## EXERCISE INSTRUCTIONS
Word for word, transcribe all of the records.

## DATA LISTING
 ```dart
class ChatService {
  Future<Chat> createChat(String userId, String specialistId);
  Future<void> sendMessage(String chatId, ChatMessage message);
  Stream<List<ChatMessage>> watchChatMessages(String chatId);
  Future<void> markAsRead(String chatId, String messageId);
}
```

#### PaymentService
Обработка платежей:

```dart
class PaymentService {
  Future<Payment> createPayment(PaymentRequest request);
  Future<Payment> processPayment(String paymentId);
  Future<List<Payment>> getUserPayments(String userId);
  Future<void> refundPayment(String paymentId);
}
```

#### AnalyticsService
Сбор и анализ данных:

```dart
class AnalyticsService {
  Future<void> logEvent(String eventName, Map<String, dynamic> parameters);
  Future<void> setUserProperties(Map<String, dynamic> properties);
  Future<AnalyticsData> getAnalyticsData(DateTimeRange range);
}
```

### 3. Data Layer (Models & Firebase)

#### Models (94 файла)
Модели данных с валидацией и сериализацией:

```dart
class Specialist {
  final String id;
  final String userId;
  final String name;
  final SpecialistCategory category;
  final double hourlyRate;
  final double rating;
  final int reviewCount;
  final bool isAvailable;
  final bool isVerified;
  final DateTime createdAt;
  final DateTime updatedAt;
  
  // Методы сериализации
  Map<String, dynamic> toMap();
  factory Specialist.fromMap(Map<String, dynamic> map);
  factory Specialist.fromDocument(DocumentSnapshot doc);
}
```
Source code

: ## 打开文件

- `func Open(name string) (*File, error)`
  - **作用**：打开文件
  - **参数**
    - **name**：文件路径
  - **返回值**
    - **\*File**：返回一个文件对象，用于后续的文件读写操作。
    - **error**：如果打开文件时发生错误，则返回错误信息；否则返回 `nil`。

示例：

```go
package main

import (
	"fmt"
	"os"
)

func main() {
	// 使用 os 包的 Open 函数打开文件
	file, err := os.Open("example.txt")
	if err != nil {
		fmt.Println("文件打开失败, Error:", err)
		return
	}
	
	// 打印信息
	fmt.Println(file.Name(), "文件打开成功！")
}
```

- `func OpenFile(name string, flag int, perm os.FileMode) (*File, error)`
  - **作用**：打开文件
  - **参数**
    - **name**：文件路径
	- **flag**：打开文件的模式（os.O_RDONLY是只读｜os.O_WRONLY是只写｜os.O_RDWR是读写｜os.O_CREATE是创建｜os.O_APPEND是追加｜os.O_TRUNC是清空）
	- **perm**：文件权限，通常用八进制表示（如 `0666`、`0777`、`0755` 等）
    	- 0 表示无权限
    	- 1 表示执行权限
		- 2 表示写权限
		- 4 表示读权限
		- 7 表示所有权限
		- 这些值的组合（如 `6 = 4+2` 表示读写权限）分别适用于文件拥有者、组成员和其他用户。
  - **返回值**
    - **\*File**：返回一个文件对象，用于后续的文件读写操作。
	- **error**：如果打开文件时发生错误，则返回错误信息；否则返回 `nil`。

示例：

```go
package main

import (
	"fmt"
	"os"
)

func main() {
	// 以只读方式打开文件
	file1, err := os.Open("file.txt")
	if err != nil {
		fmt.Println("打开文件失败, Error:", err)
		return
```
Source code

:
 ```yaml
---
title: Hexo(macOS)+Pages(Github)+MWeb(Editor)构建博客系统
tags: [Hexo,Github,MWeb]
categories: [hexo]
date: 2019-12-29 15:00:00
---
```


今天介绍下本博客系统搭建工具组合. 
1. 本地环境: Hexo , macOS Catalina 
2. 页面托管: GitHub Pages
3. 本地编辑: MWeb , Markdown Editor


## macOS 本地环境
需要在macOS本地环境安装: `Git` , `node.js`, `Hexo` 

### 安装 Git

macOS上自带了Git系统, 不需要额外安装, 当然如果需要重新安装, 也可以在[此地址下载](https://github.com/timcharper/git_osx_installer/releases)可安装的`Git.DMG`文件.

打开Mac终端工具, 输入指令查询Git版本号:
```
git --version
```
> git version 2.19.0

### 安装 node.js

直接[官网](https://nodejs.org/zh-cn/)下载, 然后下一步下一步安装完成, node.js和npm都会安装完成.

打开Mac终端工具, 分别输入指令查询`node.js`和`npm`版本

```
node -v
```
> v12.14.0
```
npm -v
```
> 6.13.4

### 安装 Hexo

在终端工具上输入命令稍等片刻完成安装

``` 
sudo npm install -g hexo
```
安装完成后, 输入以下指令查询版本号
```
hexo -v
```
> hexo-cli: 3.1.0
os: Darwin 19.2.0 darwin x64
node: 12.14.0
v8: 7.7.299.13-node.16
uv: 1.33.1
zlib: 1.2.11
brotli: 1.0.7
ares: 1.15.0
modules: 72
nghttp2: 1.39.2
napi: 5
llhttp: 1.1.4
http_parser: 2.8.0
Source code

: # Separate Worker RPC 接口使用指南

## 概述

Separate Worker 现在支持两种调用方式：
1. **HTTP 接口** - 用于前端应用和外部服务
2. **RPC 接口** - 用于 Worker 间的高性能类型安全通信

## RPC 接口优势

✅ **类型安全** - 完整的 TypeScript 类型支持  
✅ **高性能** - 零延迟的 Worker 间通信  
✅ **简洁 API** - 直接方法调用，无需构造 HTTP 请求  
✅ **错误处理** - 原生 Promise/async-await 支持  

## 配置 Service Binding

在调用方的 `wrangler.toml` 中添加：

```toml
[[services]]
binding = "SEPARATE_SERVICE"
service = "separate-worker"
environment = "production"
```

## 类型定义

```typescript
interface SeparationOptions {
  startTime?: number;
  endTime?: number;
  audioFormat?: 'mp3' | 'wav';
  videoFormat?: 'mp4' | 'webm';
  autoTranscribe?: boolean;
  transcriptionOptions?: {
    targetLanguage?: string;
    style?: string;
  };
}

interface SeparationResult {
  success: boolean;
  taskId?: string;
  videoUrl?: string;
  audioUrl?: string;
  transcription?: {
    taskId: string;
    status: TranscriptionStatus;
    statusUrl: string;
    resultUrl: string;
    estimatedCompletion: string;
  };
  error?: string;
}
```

## ANSWER AREA
 ```dart
class ChatService {
  Future<Chat> createChat(String userId, String specialistId);
  Future<void> sendMessage(String chatId, ChatMessage message);
  Stream<List<ChatMessage>> watchChatMessages(String chatId);
  Future<void> markAsRead(String chatId, String messageId);
}
```

#### PaymentService
Обработка платежей:

```dart
class PaymentService {
  Future<Payment> createPayment(PaymentRequest request);
  Future<Payment> processPayment(String paymentId);
  Future<List<Payment>> getUserPayments(String userId);
  Future<void> refundPayment(String paymentId);
}
```

#### AnalyticsService
Сбор и анализ данных:

```dart
class AnalyticsService {
  Future<void> logEvent(String eventName, Map<String, dynamic> parameters);
  Future<void> setUserProperties(Map<String, dynamic> properties);
  Future<AnalyticsData> getAnalyticsData(DateTimeRange range);
}
```

### 3. Data Layer (Models & Firebase)

#### Models (94 файла)
Модели данных с валидацией и сериализацией:

```dart
class Specialist {
  final String id;
  final String userId;
  final String name;
  final SpecialistCategory category;
  final double hourlyRate;
  final double rating;
  final int reviewCount;
  final bool isAvailable;
  final bool isVerified;
  final DateTime createdAt;
  final DateTime updatedAt;
  
  // Методы сериализации
  Map<String, dynamic> toMap();
  factory Specialist.fromMap(Map<String, dynamic> map);
  factory Specialist.fromDocument(DocumentSnapshot doc);
}
```
Source code

: ## 打开文件

- `func Open(name string) (*File, error)`
  - **作用**：打开文件
  - **参数**
    - **name**：文件路径
  - **返回值**
    - **\*File**：返回一个文件对象，用于后续的文件读写操作。
    - **error**：如果打开文件时发生错误，则返回错误信息；否则返回 `nil`。

示例：

```go
package main

import (
	"fmt"
	"os"
)

func main() {
	// 使用 os 包的 Open 函数打开文件
	file, err := os.Open("example.txt")
	if err != nil {
		fmt.Println("文件打开失败, Error:", err)
		return
	}
	
	// 打印信息
	fmt.Println(file.Name(), "文件打开成功！")
}
```

- `func OpenFile(name string, flag int, perm os.FileMode) (*File, error)`
  - **作用**：打开文件
  - **参数**
    - **name**：文件路径
	- **flag**：打开文件的模式（os.O_RDONLY是只读｜os.O_WRONLY是只写｜os.O_RDWR是读写｜os.O_CREATE是创建｜os.O_APPEND是追加｜os.O_TRUNC是清空）
	- **perm**：文件权限，通常用八进制表示（如 `0666`、`0777`、`0755` 等）
    	- 0 表示无权限
    	- 1 表示执行权限
		- 2 表示写权限
		- 4 表示读权限
		- 7 表示所有权限
		- 这些值的组合（如 `6 = 4+2` 表示读写权限）分别适用于文件拥有者、组成员和其他用户。
  - **返回值**
    - **\*File**：返回一个文件对象，用于后续的文件读写操作。
	- **error**：如果打开文件时发生错误，则返回错误信息；否则返回 `nil`。

示例：

```go
package main

import (
	"fmt"
	"os"
)

func main() {
	// 以只读方式打开文件
	file1, err := os.Open("file.txt")
	if err != nil {
		fmt.Println("打开文件失败, Error:", err)
		return
```
Source code

:
 ```yaml
---
title: Hexo(macOS)+Pages(Github)+MWeb(Editor)构建博客系统
tags: [Hexo,Github,MWeb]
categories: [hexo]
date: 2019-12-29 15:00:00
---
```


今天介绍下本博客系统搭建工具组合. 
1. 本地环境: Hexo , macOS Catalina 
2. 页面托管: GitHub Pages
3. 本地编辑: MWeb , Markdown Editor


## macOS 本地环境
需要在macOS本地环境安装: `Git` , `node.js`, `Hexo` 

### 安装 Git

macOS上自带了Git系统, 不需要额外安装, 当然如果需要重新安装, 也可以在[此地址下载](https://github.com/timcharper/git_osx_installer/releases)可安装的`Git.DMG`文件.

打开Mac终端工具, 输入指令查询Git版本号:
```
git --version
```
> git version 2.19.0

### 安装 node.js

直接[官网](https://nodejs.org/zh-cn/)下载, 然后下一步下一步安装完成, node.js和npm都会安装完成.

打开Mac终端工具, 分别输入指令查询`node.js`和`npm`版本

```
node -v
```
> v12.14.0
```
npm -v
```
> 6.13.4

### 安装 Hexo

在终端工具上输入命令稍等片刻完成安装

``` 
sudo npm install -g hexo
```
安装完成后, 输入以下指令查询版本号
```
hexo -v
```
> hexo-cli: 3.1.0
os: Darwin 19.2.0 darwin x64
node: 12.14.0
v8: 7.7.299.13-node.16
uv: 1.33.1
zlib: 1.2.11
brotli: 1.0.7
ares: 1.15.0
modules: 72
nghttp2: 1.39.2
napi: 5
llhttp: 1.1.4
http_parser: 2.8.0
Source code

: # Separate Worker RPC 接口使用指南

## 概述

Separate Worker 现在支持两种调用方式：
1. **HTTP 接口** - 用于前端应用和外部服务
2. **RPC 接口** - 用于 Worker 间的高性能类型安全通信

## RPC 接口优势

✅ **类型安全** - 完整的 TypeScript 类型支持  
✅ **高性能** - 零延迟的 Worker 间通信  
✅ **简洁 API** - 直接方法调用，无需构造 HTTP 请求  
✅ **错误处理** - 原生 Promise/async-await 支持  

## 配置 Service Binding

在调用方的 `wrangler.toml` 中添加：

```toml
[[services]]
binding = "SEPARATE_SERVICE"
service = "separate-worker"
environment = "production"
```

## 类型定义

```typescript
interface SeparationOptions {
  startTime?: number;
  endTime?: number;
  audioFormat?: 'mp3' | 'wav';
  videoFormat?: 'mp4' | 'webm';
  autoTranscribe?: boolean;
  transcriptionOptions?: {
    targetLanguage?: string;
    style?: string;
  };
}

interface SeparationResult {
  success: boolean;
  taskId?: string;
  videoUrl?: string;
  audioUrl?: string;
  transcription?: {
    taskId: string;
    status: TranscriptionStatus;
    statusUrl: string;
    resultUrl: string;
    estimatedCompletion: string;
  };
  error?: string;
}
```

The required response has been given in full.